Nice looking tank! Someone on the forum is sending some MTS, all I had to pay was shipping. What do you mean by the GH is low? What is your GH and why does that mean no snails?


----------



## Hilde (May 19, 2008)

JacobL said:


> What do you mean by the GH is low? What is your GH and why does that mean no snails?


Gh and kh were 2 . The snails died in my tank.

After I reset the 29 gallon up I would like to try some Malaysian snails. Dosing with Seachem equilibrium the gh and kh are increasing in 10 gallon planted, which is temporary.


----------



## JacobL (Aug 3, 2010)

Hilde said:


> Gh and kh were 2 . The snails died in my tank.
> 
> After I reset the 29 gallon up I would like to try some Malaysian snails. Dosing with Seachem equilibrium the gh and kh are increasing in 10 gallon planted, which is temporary.


Uh oh, I had never heard that snails do not do well in low gh? Mine is about 3 or 4, will my snails likely die as well?


----------



## Hilde (May 19, 2008)

JacobL said:


> Uh oh, I had never heard that snails do not do well in low gh? Mine is about 3 or 4, will my snails likely die as well?


Read that they can adapt but sometimes the soft acid water will melt their shell. iIf you ph is low too you can add oyster grit, some bird gravels, and it will increase it.


----------



## nicks7.1985 (Aug 11, 2010)

does anyone have a suggestion of where i can safely buy cheap plants online?


----------



## JacobL (Aug 3, 2010)

nicks7.1985 said:


> does anyone have a suggestion of where i can safely buy cheap plants online?

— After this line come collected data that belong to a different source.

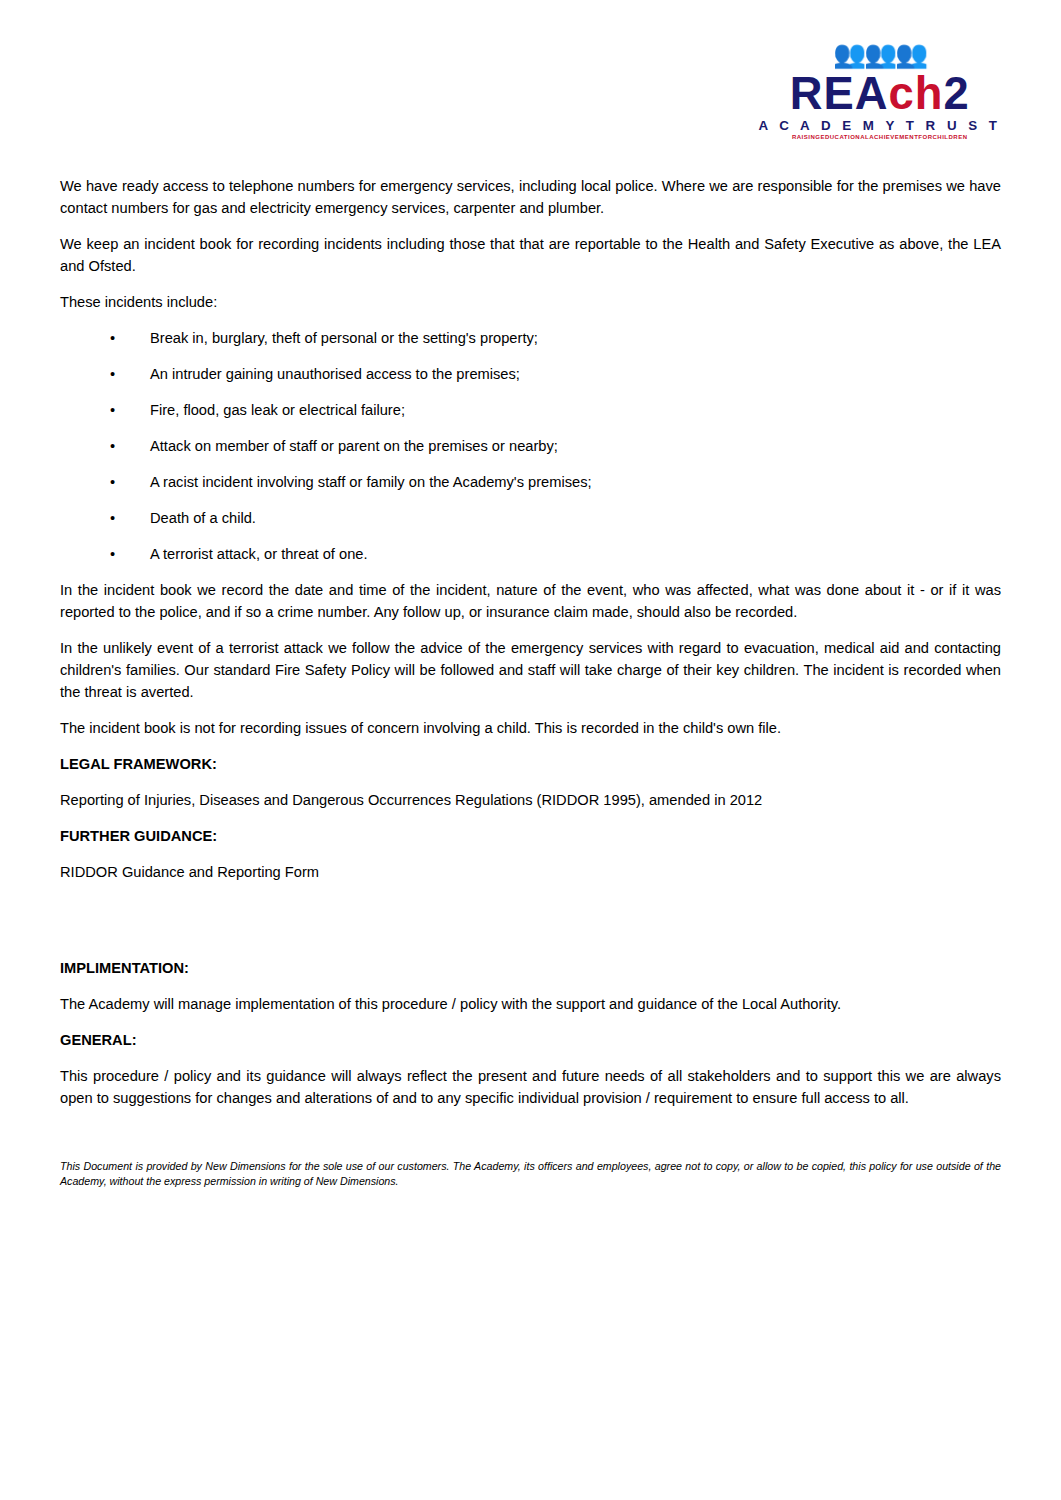👥👥👥
REAch2
A C A D E M Y T R U S T
RAISINGEDUCATIONALACHIEVEMENTFORCHILDREN
We have ready access to telephone numbers for emergency services, including local police. Where we are responsible for the premises we have contact numbers for gas and electricity emergency services, carpenter and plumber.
We keep an incident book for recording incidents including those that that are reportable to the Health and Safety Executive as above, the LEA and Ofsted.
These incidents include:
Break in, burglary, theft of personal or the setting's property;
An intruder gaining unauthorised access to the premises;
Fire, flood, gas leak or electrical failure;
Attack on member of staff or parent on the premises or nearby;
A racist incident involving staff or family on the Academy's premises;
Death of a child.
A terrorist attack, or threat of one.
In the incident book we record the date and time of the incident, nature of the event, who was affected, what was done about it - or if it was reported to the police, and if so a crime number. Any follow up, or insurance claim made, should also be recorded.
In the unlikely event of a terrorist attack we follow the advice of the emergency services with regard to evacuation, medical aid and contacting children's families. Our standard Fire Safety Policy will be followed and staff will take charge of their key children. The incident is recorded when the threat is averted.
The incident book is not for recording issues of concern involving a child. This is recorded in the child's own file.
Legal Framework:
Reporting of Injuries, Diseases and Dangerous Occurrences Regulations (RIDDOR 1995), amended in 2012
Further Guidance:
RIDDOR Guidance and Reporting Form
Implimentation:
The Academy will manage implementation of this procedure / policy with the support and guidance of the Local Authority.
General:
This procedure / policy and its guidance will always reflect the present and future needs of all stakeholders and to support this we are always open to suggestions for changes and alterations of and to any specific individual provision / requirement to ensure full access to all.
This Document is provided by New Dimensions for the sole use of our customers. The Academy, its officers and employees, agree not to copy, or allow to be copied, this policy for use outside of the Academy, without the express permission in writing of New Dimensions.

Definitely check out the swap N shop section of this forum, there are always people selling stuff for pretty cheap. You can also post a thread with what you are looking for and someone may have and be willing to sell to you. I didn't know about it when I ordered my plant package, which was from freshwateraquariumplants.com
Also check out aquariumplants.com I'm sure there are tons more but those are the only ones I really know of.


----------



## Hilde (May 19, 2008)

nicks7.1985 said:


> does anyone have a suggestion of where i can safely buy cheap plants online?


Some buy from aquariumplants. From Aquaticmagic on Ebay I have gotten ferns for $3. One plant was like 2.


----------